Recently, Inside Higher Ed announced that a coterie of scholars from universities such as Stanford and Georgetown, were a conducting “computational textual analysis” of The Baby Sitters Club, ostensibly seeking to do an ideological unmasking of underlying presuppositions in the work. I believe that another ideological unmasking can done that poses even more radical emancipatory potential: the ideology to be “unmasked” here is the one that entails college professors reading The Baby Sitters Club while the university morally collapses. The objection is that while you can logically justify much of the above research (which you can absolutely do), no one can justify bourgeois academics teaching reality television to largely well-to-do students while surrounding communities happen to be in shambles.
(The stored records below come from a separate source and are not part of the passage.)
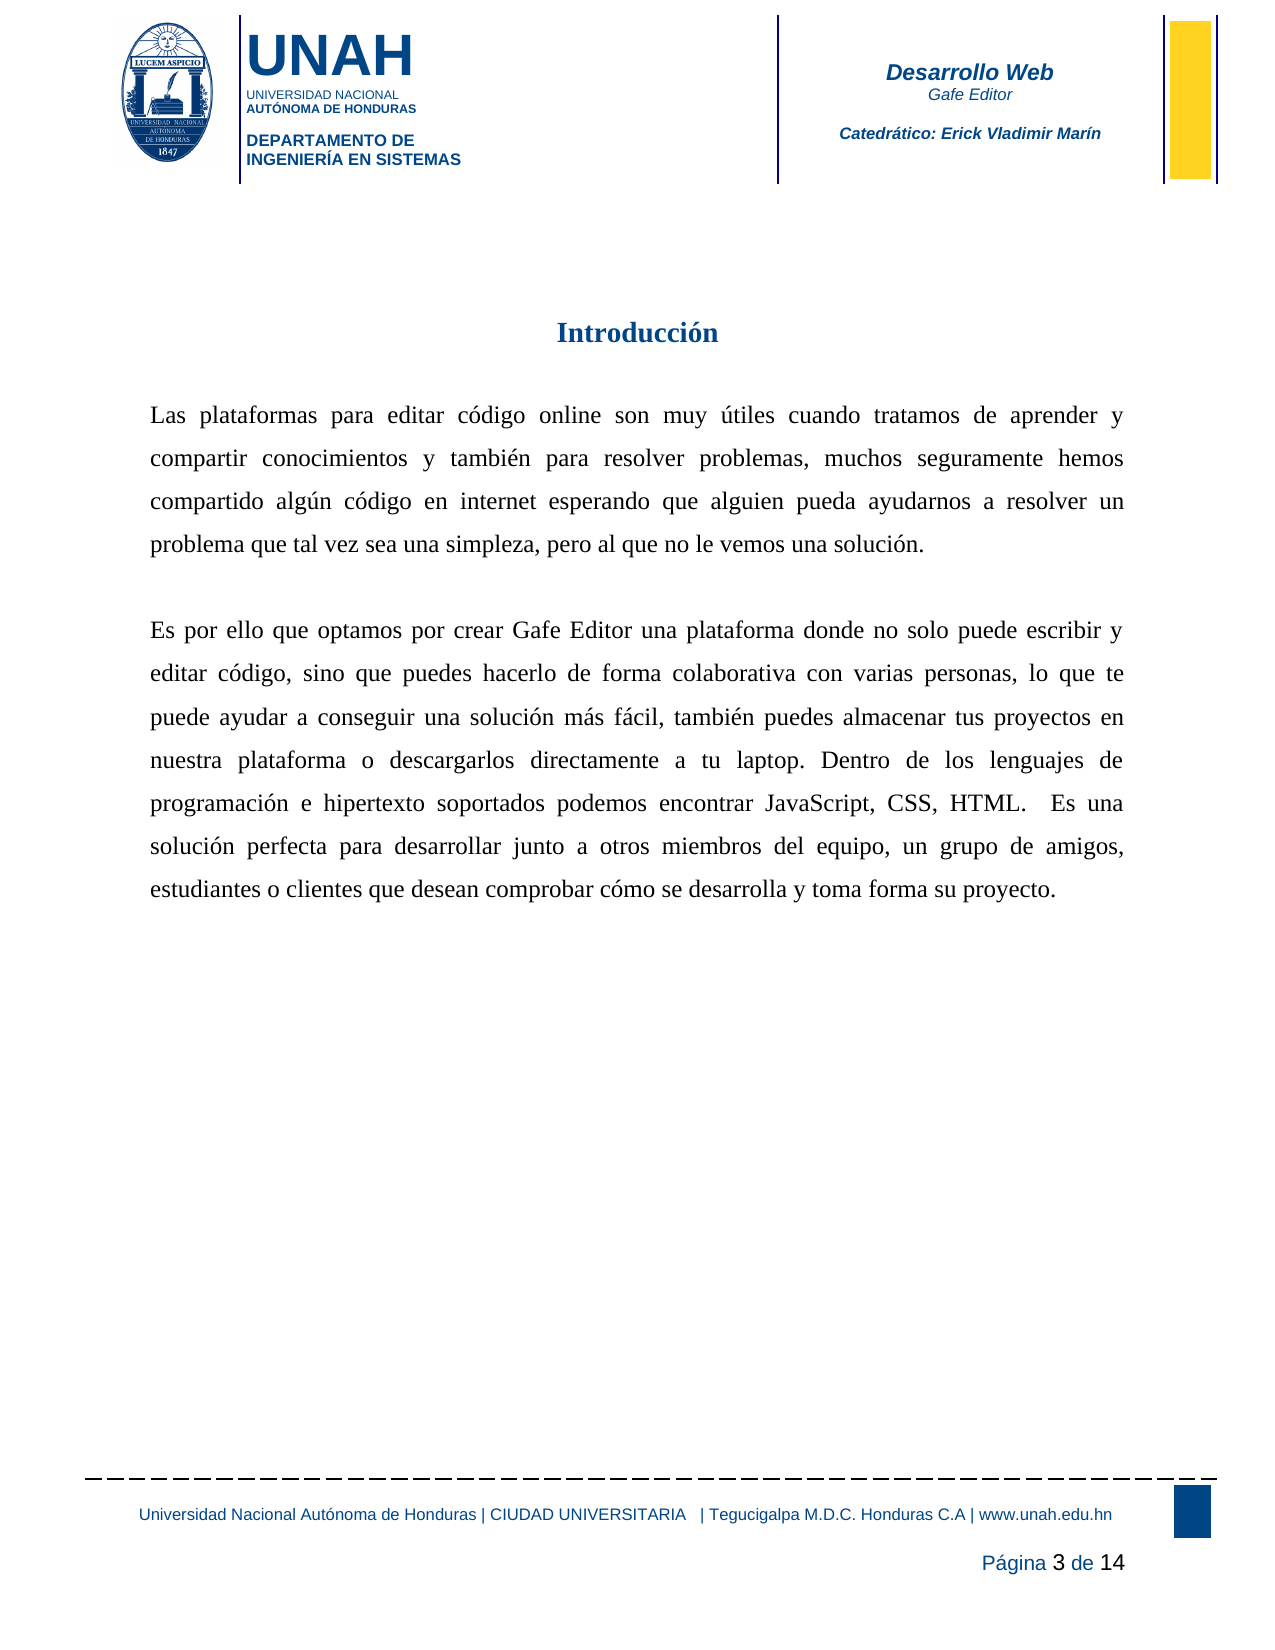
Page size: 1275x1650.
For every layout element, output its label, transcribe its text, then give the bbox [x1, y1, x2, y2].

text Las plataformas para editar código online son muy útiles cuando tratamos de aprender y compartir conocimientos y también para resolver problemas, muchos seguramente hemos compartido algún código en internet esperando que alguien pueda ayudarnos a resolver un problema que tal vez sea una simpleza, pero al que no le vemos una solución. [150, 400, 1125, 558]
subtitle Introducción [150, 315, 1125, 348]
text Es por ello que optamos por crear Gafe Editor una plataforma donde no solo puede escribir y editar código, sino que puedes hacerlo de forma colaborativa con varias personas, lo que te puede ayudar a conseguir una solución más fácil, también puedes almacenar tus proyectos en nuestra plataforma o descargarlos directamente a tu laptop. Dentro de los lenguajes de programación e hipertexto soportados podemos encontrar JavaScript, CSS, HTML. Es una solución perfecta para desarrollar junto a otros miembros del equipo, un grupo de amigos, estudiantes o clientes que desean comprobar cómo se desarrolla y toma forma su proyecto. [150, 615, 1125, 903]
picture [113, 18, 220, 169]
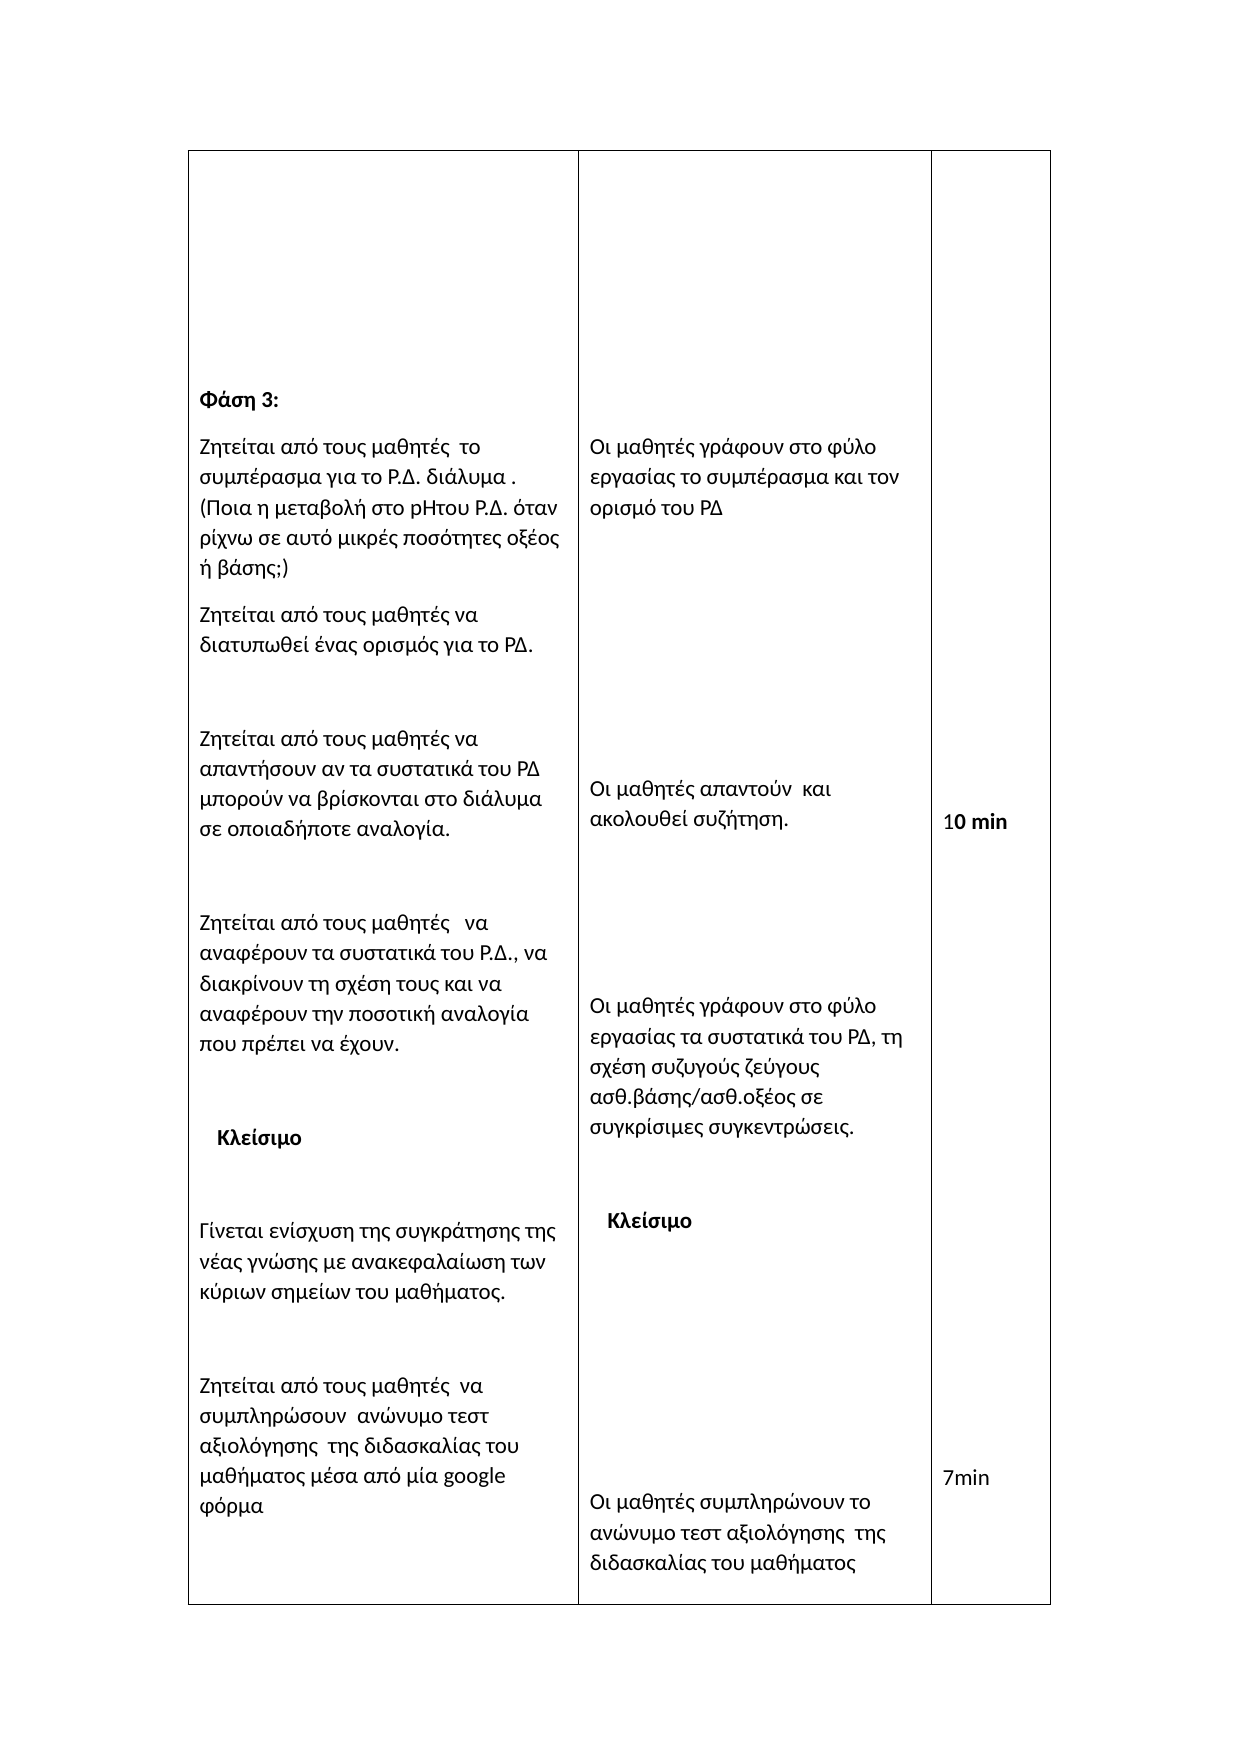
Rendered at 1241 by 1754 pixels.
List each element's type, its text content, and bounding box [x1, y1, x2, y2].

table_cell 10 min 7min [932, 151, 1050, 1604]
table_cell Φάση 3: Ζητείται από τους μαθητές το συμπέρασμα για το Ρ.Δ. διάλυμα . (Ποια η μεταβολή στο pHτου Ρ.Δ. όταν ρίχνω σε αυτό μικρές ποσότητες οξέος ή βάσης;) Ζητείται από τους μαθητές να διατυπωθεί ένας ορισμός για το ΡΔ. Ζητείται από τους μαθητές να απαντήσουν αν τα συστατικά του ΡΔ μπορούν να βρίσκονται στο διάλυμα σε οποιαδήποτε αναλογία. Ζητείται από τους μαθητές να αναφέρουν τα συστατικά του Ρ.Δ., να διακρίνουν τη σχέση τους και να αναφέρουν την ποσοτική αναλογία που πρέπει να έχουν. Κλείσιμο Γίνεται ενίσχυση της συγκράτησης της νέας γνώσης με ανακεφαλαίωση των κύριων σημείων του μαθήματος. Ζητείται από τους μαθητές να συμπληρώσουν ανώνυμο τεστ αξιολόγησης της διδασκαλίας του μαθήματος μέσα από μία google φόρμα [189, 151, 578, 1604]
table_cell Οι μαθητές γράφουν στο φύλο εργασίας το συμπέρασμα και τον ορισμό του ΡΔ Οι μαθητές απαντούν και ακολουθεί συζήτηση. Οι μαθητές γράφουν στο φύλο εργασίας τα συστατικά του ΡΔ, τη σχέση συζυγούς ζεύγους ασθ.βάσης/ασθ.οξέος σε συγκρίσιμες συγκεντρώσεις. Κλείσιμο Οι μαθητές συμπληρώνουν το ανώνυμο τεστ αξιολόγησης της διδασκαλίας του μαθήματος [579, 151, 931, 1604]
The entertainment comes to reference the consumption, the consumption reinforces the entertainment, and the “education” becomes a form of both luxury amusement as well as conspicuous consumption. This is all perhaps the surest way to firm up the interests of global technocapital at the heart of neoliberalism. Due to issues like the above, our educational system, as Martha Nussbaum put it, risks: “producing generations of useful machines, rather than complete citizens who can think for themselves […].” I’d say we’re rewiring the brains of our students to crave endless dopaminergic stimulation—thus creating a class of zombie super-consumers—many of whom happen to be sacrificing huge blocks of their future wages for what is basically an initiation into the “global petty bourgeoisie.”
The question arises as to vectors of escape from the present milieu. This, I claim, is what is already occurring. Academia is being decoded, deterritorialized, circumvented by communities across the digital intellectual semiosphere. This calls for celebration and lament. How will we educate for democracy? And can we preserve some form of substantive reason? As outer portions of the Ivory Tower collapse, and those we call “wise” are busy reading The Baby Sitters Club, we should consider the diagnosis offered by Deleuze in Postscript:
“There is no need to fear or hope, but only to look for new weapons.”